Aurelie Fanchette

Personal information
- Nationality: Seychelles
- Born: 20 September 1997 (age 28) Victoria, Seychelles
- Height: 5 ft 4 in (163 cm)
- Weight: 110 lb (50 kg)

Sport
- Sport: Swimming
- Strokes: Freestyle

= Aurélie Fanchette =

Seychellois swimmer

Aurélie Fanchette (born 20 September 1997) is a Seychellois swimmer who competed at the 2012 Summer Olympics when she was just 14 years old.

==Personal life==
Fanchette was born on 20 September 1997 in Victoria, Seychelles. She attended the International School Seychelles where she won the Year 13 Subject Award for Business Studies.

==Swimming career==
Fanchette, participated regularly at competitions in the Seychelles, and at her school, she has a choice of two pools to train in, a 25m pool and a 50m Olympic pool.

Her first major international event was the 2011 World Aquatics Championships in Shanghai, China she was just 13 years old, she competed in the Women's 200 metre freestyle and came 48th out of 49 in the heats, she also competed in the 200 metre backstroke in which she finished 39th.

Later in 2012 she also competed at the 2012 FINA World Swimming Championships (25 m) which was held in Istanbul, Turkey.

Fanchette was third overall at the Shrone Austin Victoria Open Championship with 72 points.

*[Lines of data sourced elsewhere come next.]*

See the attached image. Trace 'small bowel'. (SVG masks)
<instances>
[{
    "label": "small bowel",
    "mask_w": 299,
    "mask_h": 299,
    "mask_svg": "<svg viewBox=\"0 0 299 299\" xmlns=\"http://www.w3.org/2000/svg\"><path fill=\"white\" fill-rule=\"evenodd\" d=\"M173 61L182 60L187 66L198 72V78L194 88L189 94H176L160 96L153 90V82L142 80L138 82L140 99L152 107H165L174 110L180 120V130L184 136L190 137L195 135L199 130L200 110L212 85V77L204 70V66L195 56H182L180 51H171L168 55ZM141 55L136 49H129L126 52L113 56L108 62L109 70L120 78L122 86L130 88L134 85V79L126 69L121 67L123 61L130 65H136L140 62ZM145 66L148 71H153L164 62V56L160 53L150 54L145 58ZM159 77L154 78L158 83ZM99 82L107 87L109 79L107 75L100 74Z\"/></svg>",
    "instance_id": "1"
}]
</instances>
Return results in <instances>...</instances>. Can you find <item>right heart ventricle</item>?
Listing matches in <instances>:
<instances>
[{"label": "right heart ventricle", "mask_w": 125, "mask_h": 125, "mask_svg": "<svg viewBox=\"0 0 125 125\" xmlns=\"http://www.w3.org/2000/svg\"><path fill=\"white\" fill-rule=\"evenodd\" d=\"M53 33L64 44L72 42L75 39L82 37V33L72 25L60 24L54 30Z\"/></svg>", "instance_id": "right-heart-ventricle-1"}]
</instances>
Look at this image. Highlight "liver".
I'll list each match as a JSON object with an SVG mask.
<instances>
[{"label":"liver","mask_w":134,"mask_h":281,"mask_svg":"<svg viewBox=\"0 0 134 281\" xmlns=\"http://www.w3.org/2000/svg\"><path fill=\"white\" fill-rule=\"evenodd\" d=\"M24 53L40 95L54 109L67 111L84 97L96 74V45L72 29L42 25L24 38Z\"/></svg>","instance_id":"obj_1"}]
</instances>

Fanchette was also a participant in a recent Ironwoman competition which involved swimming, canoeing and running. She won with two other young swimmers, Clara Omath and Felicity Passon with a time of 20 minutes, 40.3 seconds.

Fanchette was one of two wildcard entries into At the 2012 Summer Olympics she finished 35th overall in the heats in the Women's 200 metre freestyle and failed to reach the semifinals although she did swim her personal best of 2:23.49, some 27 seconds behind the winner of the heats Federica Pellegrini. At just 14, Fanchette was one of the youngest competitors at the Games.